Despite these limitations, our data reveal successful implementation of our clinical pathway to delabel inappropriate penicillin allergies. Requiring allergy and immunology subspecialty consultation for every hospitalized penicillin-allergic patient would be an irresponsible and unsustainable use of hospital resources. Thus, the aim with our quality improvement project was to increase penicillin allergy delabeling by using a strategy that empowers the primary hospital medicine team to identify patients, determine their risk of clinically significant penicillin allergy on the basis of history, and then to safely delabel patients of inappropriate penicillin allergies. Because we have quickly met our primary aim and sustained our penicillin delabeling rate since pathway implementation, we feel this quality improvement initiative presents a sustainable solution that preserves hospital resources.
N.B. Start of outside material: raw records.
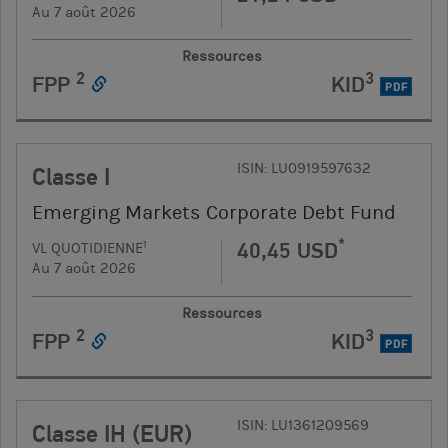
Au 7 août 2026
Ressources
2
3
FPP
KID
PDF
ISIN: LU0919597632
Classe I
Emerging Markets Corporate Debt Fund
*
40,45 USD
1
VL QUOTIDIENNE
Au 7 août 2026
Ressources
2
3
FPP
KID
PDF
ISIN: LU1361209569
Classe IH (EUR)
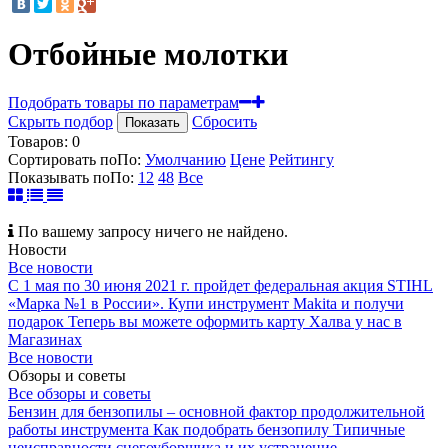
Отбойные молотки
Подобрать товары по параметрам
Скрыть подбор
Сбросить
Показать
Товаров:
0
Сортировать по
По
:
Умолчанию
Цене
Рейтингу
Показывать по
По
:
12
48
Все
По вашему запросу ничего не найдено.
Новости
Все новости
С 1 мая по 30 июня 2021 г. пройдет федеральная акция STIHL
«Марка №1 в России».
Купи инструмент Makita и получи
подарок
Теперь вы можете оформить карту Халва у нас в
Магазинах
Все новости
Обзоры и советы
Все обзоры и советы
Бензин для бензопилы – основной фактор продолжительной
работы инструмента
Как подобрать бензопилу
Типичные
неисправности снегоуборщика и их устранение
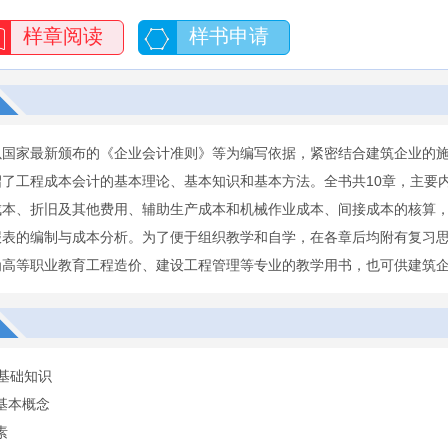
样章阅读
样书申请
以国家最新颁布的《企业会计准则》等为编写依据，紧密结合建筑企业的
绍了工程成本会计的基本理论、基本知识和基本方法。全书共10章，主要
成本、折旧及其他费用、辅助生产成本和机械作业成本、间接成本的核算
报表的编制与成本分析。为了便于组织教学和自学，在各章后均附有复习
为高等职业教育工程造价、建设工程管理等专业的教学用书，也可供建筑
基础知识
的基本概念
素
Our multidisplinary quality improvement project provided a safe and effective method for hospital medicine providers to delabel low-risk hospitalized pediatric patients without the need for subspecialty consultation. The early success of this quality improvement project can help guide other institutions in clinical pathway development aimed at identifying patients with inappropriate penicillin allergies to safely determine if that label can be removed in a controlled environment.